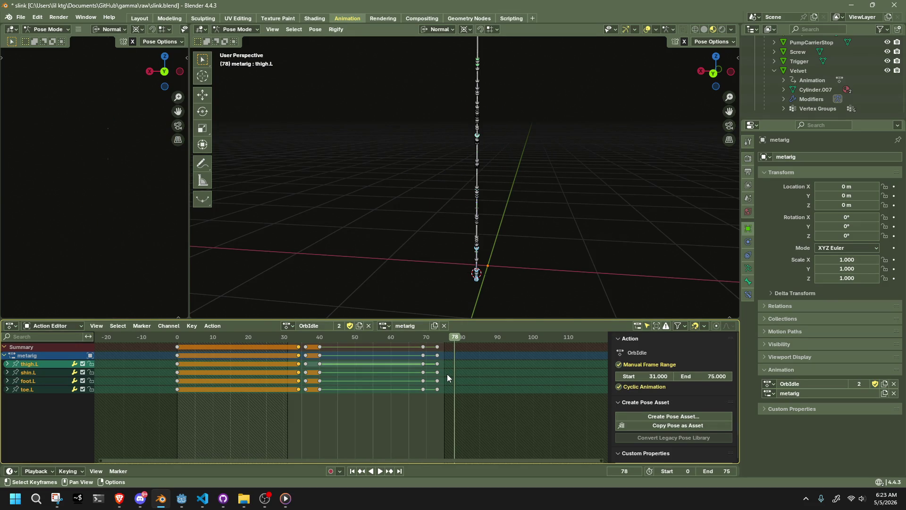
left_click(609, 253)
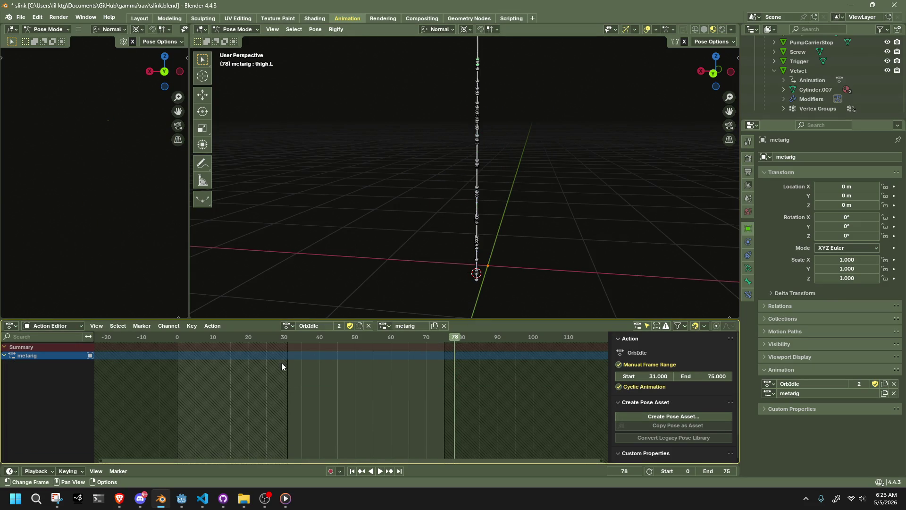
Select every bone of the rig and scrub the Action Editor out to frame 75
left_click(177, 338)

■ ■ ■

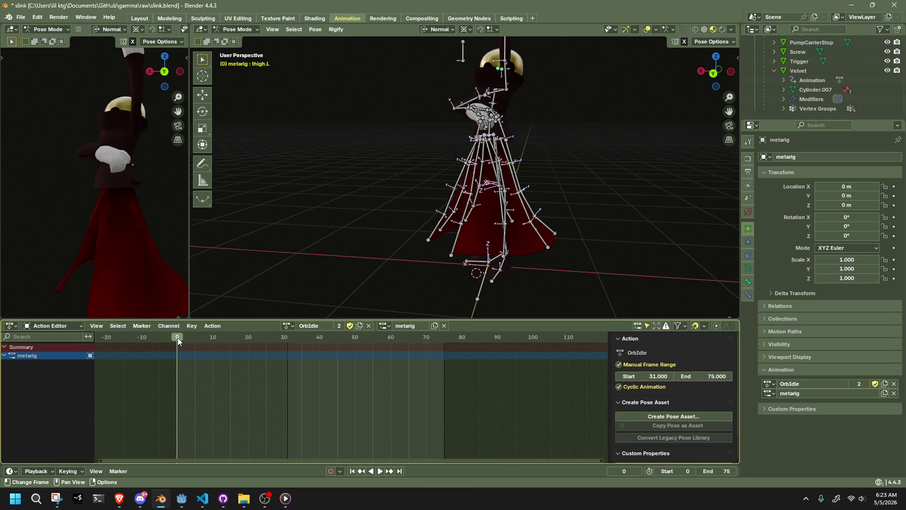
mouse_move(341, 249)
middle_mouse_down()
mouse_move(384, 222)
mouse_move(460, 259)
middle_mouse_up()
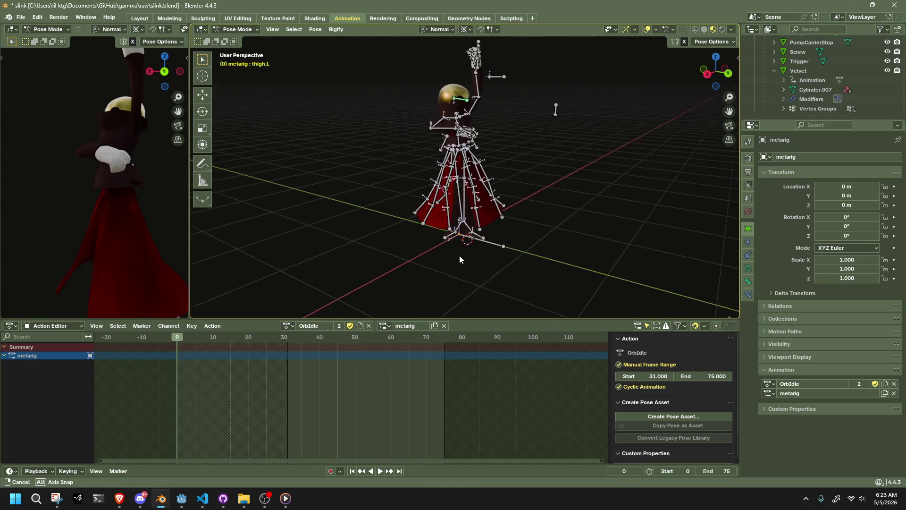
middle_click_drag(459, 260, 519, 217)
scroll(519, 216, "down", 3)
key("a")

■ ■ ■

ACTIVITY
An exact copy is needed of the entries above, starting at the line that holds "left_click(609, 253)" and stopping at the line that holds "left_click(177, 338)", both kept; pictures stay out.

YOUR SOLUTION
left_click(609, 253)
Select every bone of the rig and scrub the Action Editor out to frame 75
left_click(177, 338)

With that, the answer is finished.